If judgment for possession is entered after failure to pay, the landlord will be able to have the tenant evicted by a Special Civil Part Court officer. A landlord cannot personally evict a tenant. Only a court officer can evict a tenant in New Jersey. The landlord must first obtain a warrant of removal from the Special Civil Part Clerks Office. This is permitted only after the judgment for possession is entered in favor of the landlord. The court officer requires this warrant of removal to evict any tenant in New Jersey.
A warrant of removal can be issued only after the expiration of three business days, which are Mondays through Fridays, excluding holidays, and not including the court day, from the date the judgment for possession is entered. In the case of a seasonal rental, however, the warrant must be issued within two days from the day the judgment for possession is entered. Once the warrant of removal is served on a residential tenant, the landlord must wait three business days, which are Mondays through Fridays, excluding legal holidays, and not including the day the warrant of removal is served upon the tenant, before an eviction can be scheduled. A commercial tenant, however, can be evicted by a court officer at the same time that the warrant is served.
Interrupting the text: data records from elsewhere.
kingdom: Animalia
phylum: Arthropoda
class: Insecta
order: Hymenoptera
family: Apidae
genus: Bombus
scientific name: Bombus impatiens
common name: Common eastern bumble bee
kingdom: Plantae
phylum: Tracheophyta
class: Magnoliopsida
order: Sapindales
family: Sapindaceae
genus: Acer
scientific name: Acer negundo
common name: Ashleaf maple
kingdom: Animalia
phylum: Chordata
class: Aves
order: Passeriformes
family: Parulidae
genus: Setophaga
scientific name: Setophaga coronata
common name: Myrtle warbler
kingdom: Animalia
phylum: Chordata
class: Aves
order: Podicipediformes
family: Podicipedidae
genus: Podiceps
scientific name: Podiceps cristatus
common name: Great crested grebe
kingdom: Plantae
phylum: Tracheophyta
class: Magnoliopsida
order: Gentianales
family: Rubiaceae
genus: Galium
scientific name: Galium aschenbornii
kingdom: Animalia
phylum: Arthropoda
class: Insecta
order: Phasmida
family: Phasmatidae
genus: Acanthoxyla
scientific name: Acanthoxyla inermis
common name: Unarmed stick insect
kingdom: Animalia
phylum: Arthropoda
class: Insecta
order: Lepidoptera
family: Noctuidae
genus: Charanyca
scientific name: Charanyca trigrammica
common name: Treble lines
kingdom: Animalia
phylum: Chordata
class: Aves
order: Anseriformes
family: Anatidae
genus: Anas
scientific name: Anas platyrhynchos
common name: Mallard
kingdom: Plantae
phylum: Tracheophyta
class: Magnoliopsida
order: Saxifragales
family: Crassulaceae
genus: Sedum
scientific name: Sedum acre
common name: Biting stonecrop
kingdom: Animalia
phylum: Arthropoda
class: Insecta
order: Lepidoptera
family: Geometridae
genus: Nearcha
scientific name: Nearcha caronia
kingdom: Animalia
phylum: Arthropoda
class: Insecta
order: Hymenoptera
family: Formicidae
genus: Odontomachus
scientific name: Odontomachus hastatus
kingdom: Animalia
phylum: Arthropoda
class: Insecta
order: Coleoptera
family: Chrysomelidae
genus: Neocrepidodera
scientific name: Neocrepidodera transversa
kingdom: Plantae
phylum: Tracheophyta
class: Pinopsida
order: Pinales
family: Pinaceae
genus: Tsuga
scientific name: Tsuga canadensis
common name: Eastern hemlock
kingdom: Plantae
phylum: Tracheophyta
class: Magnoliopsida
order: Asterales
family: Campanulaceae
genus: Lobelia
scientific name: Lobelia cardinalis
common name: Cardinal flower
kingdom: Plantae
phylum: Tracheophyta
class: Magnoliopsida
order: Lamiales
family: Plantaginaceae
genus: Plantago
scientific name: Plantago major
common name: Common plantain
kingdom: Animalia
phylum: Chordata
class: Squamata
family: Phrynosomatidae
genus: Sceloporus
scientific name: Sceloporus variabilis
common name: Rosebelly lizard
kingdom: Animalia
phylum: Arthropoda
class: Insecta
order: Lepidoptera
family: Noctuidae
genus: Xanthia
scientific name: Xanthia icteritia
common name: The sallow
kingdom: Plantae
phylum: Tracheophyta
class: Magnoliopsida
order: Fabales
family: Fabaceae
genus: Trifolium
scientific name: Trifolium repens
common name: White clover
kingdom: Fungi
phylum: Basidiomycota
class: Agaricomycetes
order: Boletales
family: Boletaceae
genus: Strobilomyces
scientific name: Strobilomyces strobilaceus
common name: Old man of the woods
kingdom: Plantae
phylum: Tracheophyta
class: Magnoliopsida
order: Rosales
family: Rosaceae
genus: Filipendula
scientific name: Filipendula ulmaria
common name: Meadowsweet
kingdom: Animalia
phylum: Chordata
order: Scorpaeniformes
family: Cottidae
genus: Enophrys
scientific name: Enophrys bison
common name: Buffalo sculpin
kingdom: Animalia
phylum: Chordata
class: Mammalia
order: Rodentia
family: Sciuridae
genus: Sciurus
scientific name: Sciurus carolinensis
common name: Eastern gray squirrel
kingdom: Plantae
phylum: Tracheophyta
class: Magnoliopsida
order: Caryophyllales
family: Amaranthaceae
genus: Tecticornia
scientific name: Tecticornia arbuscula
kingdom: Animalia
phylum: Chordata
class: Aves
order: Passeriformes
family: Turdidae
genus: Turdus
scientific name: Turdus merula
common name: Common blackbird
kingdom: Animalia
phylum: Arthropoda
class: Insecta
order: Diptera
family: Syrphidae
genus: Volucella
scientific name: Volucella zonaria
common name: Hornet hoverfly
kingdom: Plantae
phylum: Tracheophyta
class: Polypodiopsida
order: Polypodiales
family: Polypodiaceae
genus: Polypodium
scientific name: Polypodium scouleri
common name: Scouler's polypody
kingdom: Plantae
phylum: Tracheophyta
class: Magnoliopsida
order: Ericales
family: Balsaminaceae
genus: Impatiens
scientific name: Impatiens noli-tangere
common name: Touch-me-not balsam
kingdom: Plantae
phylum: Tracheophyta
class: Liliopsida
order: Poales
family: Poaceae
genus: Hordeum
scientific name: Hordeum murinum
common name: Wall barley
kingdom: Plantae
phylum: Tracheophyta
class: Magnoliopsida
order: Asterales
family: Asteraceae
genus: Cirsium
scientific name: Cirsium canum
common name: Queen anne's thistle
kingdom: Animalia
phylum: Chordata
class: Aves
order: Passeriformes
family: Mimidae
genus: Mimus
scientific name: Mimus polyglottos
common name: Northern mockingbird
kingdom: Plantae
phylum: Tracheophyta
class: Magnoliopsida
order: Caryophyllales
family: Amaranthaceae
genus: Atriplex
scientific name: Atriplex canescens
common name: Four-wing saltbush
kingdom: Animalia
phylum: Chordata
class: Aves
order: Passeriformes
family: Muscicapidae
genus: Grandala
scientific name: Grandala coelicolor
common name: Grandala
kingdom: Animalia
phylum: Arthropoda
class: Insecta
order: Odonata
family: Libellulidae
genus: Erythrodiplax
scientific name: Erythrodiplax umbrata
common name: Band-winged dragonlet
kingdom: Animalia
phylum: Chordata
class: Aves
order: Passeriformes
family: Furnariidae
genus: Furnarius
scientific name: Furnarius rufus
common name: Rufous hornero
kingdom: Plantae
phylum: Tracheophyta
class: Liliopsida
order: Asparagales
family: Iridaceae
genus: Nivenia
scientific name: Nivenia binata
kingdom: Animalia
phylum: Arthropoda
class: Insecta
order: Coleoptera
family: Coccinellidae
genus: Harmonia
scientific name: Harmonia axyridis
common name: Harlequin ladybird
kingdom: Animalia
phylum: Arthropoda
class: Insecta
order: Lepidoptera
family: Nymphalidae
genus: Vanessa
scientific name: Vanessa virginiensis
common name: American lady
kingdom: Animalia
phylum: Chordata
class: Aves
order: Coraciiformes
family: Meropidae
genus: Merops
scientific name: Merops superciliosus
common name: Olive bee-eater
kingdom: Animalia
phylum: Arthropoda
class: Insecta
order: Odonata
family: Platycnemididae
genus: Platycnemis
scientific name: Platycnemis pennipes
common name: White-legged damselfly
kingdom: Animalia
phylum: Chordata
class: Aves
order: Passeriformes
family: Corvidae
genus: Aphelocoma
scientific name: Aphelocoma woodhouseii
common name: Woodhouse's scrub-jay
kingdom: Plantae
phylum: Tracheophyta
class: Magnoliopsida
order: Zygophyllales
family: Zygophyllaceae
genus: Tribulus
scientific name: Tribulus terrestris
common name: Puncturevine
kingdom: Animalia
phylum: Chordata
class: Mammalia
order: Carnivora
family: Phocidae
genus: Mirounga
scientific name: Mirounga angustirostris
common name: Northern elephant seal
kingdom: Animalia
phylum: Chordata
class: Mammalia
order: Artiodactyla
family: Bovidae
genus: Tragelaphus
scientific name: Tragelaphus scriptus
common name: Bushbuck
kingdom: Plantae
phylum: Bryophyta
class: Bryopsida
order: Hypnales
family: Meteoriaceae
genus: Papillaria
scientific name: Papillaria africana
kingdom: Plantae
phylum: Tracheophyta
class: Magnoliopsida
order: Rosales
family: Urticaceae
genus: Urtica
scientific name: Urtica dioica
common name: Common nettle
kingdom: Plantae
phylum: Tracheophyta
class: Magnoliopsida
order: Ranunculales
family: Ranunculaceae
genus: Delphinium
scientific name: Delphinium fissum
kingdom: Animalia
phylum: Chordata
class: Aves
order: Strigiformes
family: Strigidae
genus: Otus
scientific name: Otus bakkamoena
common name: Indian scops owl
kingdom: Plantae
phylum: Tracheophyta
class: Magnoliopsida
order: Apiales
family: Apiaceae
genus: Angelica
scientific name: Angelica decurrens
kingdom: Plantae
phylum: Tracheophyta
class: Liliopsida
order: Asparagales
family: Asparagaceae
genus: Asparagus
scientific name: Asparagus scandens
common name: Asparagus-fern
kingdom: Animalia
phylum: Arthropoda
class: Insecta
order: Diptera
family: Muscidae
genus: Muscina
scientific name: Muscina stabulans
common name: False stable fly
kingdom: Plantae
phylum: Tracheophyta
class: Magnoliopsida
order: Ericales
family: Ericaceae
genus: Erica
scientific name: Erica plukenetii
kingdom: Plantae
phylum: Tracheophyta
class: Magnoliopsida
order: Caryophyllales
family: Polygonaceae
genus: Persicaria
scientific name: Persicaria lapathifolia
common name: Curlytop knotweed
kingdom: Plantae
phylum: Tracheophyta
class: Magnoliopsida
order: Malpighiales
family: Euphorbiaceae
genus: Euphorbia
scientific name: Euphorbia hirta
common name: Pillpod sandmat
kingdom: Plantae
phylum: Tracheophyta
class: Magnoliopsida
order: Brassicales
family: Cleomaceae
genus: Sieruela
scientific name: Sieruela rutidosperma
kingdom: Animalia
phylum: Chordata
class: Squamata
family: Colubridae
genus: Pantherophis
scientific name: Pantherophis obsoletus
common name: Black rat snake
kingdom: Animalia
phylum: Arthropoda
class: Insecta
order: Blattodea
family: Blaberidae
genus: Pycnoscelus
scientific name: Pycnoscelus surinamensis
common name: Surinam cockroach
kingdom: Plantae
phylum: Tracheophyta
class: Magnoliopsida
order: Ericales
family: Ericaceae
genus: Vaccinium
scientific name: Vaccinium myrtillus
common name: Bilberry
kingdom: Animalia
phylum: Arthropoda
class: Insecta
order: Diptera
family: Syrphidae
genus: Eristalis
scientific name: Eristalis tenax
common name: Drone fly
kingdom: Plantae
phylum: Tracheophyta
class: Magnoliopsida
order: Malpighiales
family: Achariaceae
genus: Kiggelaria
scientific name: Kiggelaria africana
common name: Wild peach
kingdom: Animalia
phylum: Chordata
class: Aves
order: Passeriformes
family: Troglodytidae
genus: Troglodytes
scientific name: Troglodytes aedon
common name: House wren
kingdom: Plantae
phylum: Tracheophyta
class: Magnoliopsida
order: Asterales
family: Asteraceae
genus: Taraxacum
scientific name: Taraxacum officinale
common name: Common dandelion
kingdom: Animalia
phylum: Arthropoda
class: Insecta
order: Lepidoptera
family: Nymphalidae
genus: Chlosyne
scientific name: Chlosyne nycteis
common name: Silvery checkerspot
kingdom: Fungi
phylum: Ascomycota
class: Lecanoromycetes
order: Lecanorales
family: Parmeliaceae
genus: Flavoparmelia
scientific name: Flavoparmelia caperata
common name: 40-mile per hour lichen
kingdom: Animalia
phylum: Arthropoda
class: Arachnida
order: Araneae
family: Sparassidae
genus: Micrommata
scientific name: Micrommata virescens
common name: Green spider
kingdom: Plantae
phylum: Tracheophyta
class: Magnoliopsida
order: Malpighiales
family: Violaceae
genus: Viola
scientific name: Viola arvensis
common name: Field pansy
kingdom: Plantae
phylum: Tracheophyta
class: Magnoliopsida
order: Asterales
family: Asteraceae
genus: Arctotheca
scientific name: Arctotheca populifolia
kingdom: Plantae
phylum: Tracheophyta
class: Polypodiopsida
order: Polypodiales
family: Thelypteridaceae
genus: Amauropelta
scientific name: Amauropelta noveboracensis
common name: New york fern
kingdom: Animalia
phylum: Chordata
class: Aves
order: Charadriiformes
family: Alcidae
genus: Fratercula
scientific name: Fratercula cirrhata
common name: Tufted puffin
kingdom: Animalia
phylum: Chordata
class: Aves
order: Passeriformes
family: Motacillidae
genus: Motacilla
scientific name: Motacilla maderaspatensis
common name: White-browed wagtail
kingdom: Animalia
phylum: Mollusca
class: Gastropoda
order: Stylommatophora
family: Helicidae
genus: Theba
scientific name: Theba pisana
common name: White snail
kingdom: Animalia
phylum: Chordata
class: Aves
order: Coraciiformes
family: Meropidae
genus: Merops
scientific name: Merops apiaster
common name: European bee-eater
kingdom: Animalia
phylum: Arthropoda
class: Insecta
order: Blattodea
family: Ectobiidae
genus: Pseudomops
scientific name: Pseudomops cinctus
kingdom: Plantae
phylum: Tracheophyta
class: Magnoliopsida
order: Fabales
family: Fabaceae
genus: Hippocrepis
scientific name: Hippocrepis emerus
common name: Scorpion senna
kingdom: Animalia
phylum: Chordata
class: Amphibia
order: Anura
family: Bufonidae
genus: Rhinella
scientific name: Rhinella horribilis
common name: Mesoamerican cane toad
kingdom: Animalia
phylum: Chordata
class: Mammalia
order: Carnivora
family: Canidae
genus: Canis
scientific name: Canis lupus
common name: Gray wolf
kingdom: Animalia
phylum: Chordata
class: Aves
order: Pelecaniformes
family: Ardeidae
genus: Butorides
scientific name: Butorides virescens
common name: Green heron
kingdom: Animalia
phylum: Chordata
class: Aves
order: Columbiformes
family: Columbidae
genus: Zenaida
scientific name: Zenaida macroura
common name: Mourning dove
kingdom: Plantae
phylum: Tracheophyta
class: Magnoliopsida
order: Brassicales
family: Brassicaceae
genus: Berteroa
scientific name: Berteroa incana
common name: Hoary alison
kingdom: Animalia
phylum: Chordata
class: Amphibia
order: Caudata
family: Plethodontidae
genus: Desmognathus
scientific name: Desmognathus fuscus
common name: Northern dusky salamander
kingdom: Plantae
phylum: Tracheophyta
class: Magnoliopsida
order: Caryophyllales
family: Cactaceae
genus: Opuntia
A tenant can promptly apply to the court to vacate the judgment for possession, to obtain an Order for Orderly Removal, which grants more time to move out usually not exceeding seven calendar days, or for a hardship stay, which could stop the eviction for no more than six months. To request any such relief, contact the Special Civil Part Clerks Office. A tenant can apply for a hardship stay up to 10 days after the tenant has been evicted. The tenant must notify the landlord of any application to have the eviction stopped or delayed.
When applying for a hardship stay, the tenant could be required to pay all rents owed into court, plus costs. The tenant also could be required to pay all future rents into court when due, or as otherwise ordered by the judge, for the duration of the stay.
Enforcement of Settlements and Consent Judgments To enforce a settlement or consent judgment that allowed the tenant to stay in the rental premises or to vacate at a time certain, while also paying an agreed upon amount, the landlord or tenant must file a certification, which is a formal statement of the facts of the alleged breach, or violation, and the desired relief. A copy of the certification must be sent to the other party by regular and certified mail or the other partys attorney, if there is one, by regular mail or, if directed to a tenant, it can be posted on the door of the tenants rental premises.